Keeping Cargo Secure On A Dry Van Trailer

Many accidents can be prevented if the rules are followed regarding securing cargo.

What kind of security is needed?

What you’ll need to properly tie down cargo: shoring bars, tie downs, dunnage bags or a combination of two or all. One thing you don’t want to have happen is rocking and rolling cargo. These types of items need wedges, chocks or cradles to keep them secure. Whatever is used, they must be secured tightly so they stay stationary while the van is moving.

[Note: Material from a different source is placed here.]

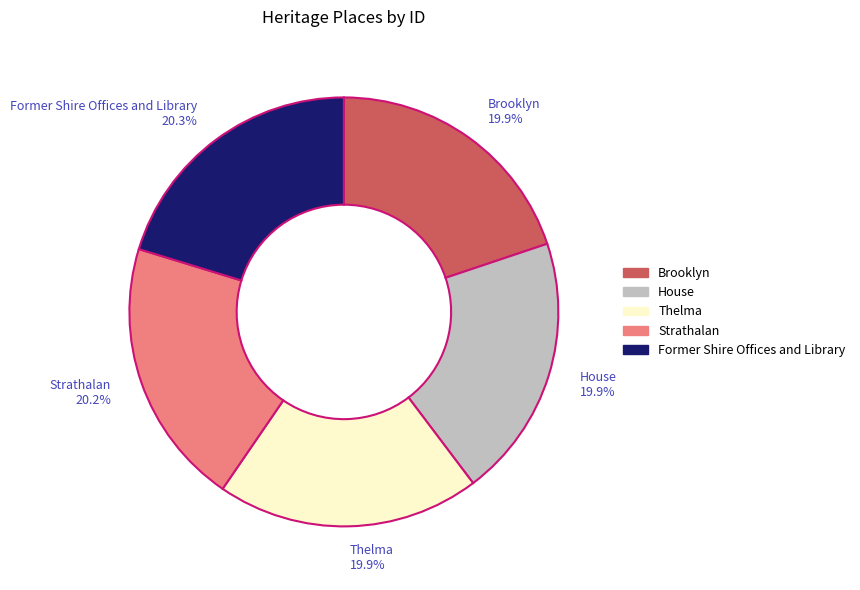

How many slices are in this pie chart?

5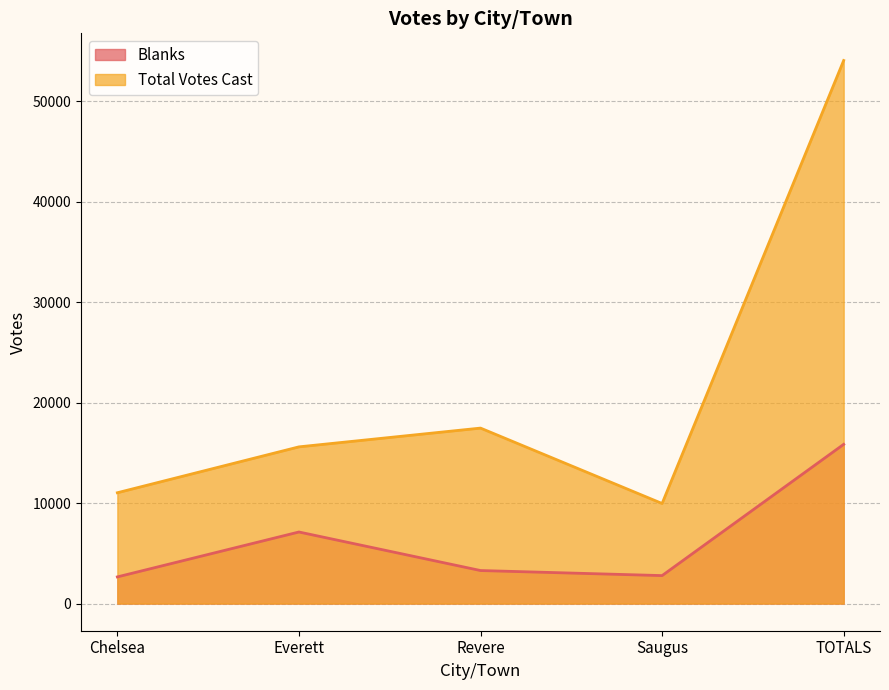

Where is Blanks nearest to the value 9252?

Everett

How many devices should be used?

Generally, the rule is that articles five feet long or less and weighing less than 500 kilograms should have one tiedown. Two tiedowns are needed for cargo that’s five feet long or less but weighs more than 500 kilograms. Items between five and 10 feet, no matter how much they weigh, will need two tiedowns. Cargo more than 10 feet in length needs an extra tiedown for every 10 added feet.

Load limit

Systems to secure cargo have load limits. The total load limit needs to be at least half the weight of the cargo the system is securing. To calculate the cargo limit, take half the working load limit of every tiedown from where it’s fastened on the van to where it will be attached on a piece of cargo. Drivers will need to determine an aggregate load limit.

Loads need to stay secure whenever the van is accelerating or decelerating. If there is any shifting at all, there could be damage not only to the cargo, but to the van. If cargo has shifted, the driver or dockworkers may be injured while unloading or even opening the van.

As well, if the van should ever tip over, any freight that hasn’t been secured can be hurled through any torn pieces of metal. Also, the shifting of a load may change the van’s center of gravity, making a rollover more likely if the driver makes a too-fast turn.

Freight that’s improperly secured could also mean:

  • Customer losses. No one wants to receive damaged cargo or not receive it al all.
  • Third party insurance rates escalate.
  • Financial losses should a vehicle be off the road for repairs.